A DIALOGUE among cells
Evidence suggests that interactions between cell types affect health and disease, but most computational methods map single-cell states rather than cell-cell interactions. In Nature Biotechnology, Livnat Jerby-Arnon (Stanford) and institute member (on leave) Aviv Regev present a computational approach called DIALOGUE that systematically identifies multicellular programs (MCPs) — different expression programs in different cell types that are coordinated at the tissue level — in spatial data and single-cell data without spatial information. Testing this approach, they uncovered MCPs that predict therapy response in ulcerative colitis patients, mark both Alzheimer’s and brain aging, and which were associated with immunotherapy resistance in melanoma. Read more in a tweetorial by Regev and Jerby-Arnon.

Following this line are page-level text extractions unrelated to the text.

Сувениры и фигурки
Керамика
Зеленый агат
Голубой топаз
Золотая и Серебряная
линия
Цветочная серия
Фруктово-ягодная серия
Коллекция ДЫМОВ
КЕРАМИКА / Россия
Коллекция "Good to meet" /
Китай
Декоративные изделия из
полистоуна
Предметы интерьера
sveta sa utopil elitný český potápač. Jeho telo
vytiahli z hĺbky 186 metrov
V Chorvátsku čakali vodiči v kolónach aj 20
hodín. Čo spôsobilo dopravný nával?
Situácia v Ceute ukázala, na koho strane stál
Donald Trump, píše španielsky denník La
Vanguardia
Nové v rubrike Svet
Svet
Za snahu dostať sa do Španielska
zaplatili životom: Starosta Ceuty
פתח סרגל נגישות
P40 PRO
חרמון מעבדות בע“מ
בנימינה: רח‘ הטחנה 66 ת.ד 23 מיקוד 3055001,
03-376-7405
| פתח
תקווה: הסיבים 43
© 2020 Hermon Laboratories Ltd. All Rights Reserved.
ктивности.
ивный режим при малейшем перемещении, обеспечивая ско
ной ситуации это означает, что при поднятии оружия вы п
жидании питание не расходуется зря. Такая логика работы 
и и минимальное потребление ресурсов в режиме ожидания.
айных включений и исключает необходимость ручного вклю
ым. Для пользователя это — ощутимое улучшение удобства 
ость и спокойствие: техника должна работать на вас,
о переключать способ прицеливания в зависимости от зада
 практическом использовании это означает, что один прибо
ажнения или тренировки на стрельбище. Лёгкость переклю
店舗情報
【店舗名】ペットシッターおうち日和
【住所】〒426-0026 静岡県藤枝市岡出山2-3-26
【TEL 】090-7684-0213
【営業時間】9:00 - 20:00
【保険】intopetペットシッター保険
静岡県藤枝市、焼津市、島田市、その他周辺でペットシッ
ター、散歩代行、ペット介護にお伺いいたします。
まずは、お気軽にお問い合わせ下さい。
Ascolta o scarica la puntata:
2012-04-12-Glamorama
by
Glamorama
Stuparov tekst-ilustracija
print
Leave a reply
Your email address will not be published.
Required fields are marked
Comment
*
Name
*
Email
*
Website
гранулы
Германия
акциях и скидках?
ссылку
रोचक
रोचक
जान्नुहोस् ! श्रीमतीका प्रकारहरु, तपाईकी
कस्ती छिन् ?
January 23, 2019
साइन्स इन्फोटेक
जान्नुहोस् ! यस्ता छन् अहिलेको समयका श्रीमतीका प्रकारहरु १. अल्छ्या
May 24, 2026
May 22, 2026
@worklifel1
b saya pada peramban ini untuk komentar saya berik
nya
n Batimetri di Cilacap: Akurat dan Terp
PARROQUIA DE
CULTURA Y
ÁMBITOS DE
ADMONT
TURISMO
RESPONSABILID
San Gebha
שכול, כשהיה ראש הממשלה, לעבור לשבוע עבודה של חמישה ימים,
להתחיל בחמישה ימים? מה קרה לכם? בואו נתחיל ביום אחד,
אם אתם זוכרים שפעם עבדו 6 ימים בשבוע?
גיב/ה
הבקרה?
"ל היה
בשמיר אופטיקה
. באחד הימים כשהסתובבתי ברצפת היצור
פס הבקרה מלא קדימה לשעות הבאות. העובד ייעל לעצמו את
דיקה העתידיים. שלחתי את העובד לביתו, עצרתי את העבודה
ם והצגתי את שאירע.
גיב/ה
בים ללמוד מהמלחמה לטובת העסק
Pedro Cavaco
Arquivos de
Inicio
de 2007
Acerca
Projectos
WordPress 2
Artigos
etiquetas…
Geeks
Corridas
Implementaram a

Risk factors for bone and soft tissue cancer that run in the blood
New work by Riaz Gillani, Saud AlDubayan, and Cancer Program associate members Brian Crompton and Eliezer Van Allen explores the inherited genetic roots of the bone and soft tissue cancer Ewing sarcoma. The researchers screened 141 established cancer predisposition genes in more than 1,500 individuals diagnosed with different pediatric sarcoma subtypes for enrichment of pathogenic germline variants compared to controls. They uncovered known and new risk genes, notably FANCC in Ewing sarcoma, and highlighted the role of inherited variants in DNA damage repair genes. Described in the American Journal of Human Genetics and a tweetorial, the findings open the door to better screening, detection, treatment, and prevention for at-risk children.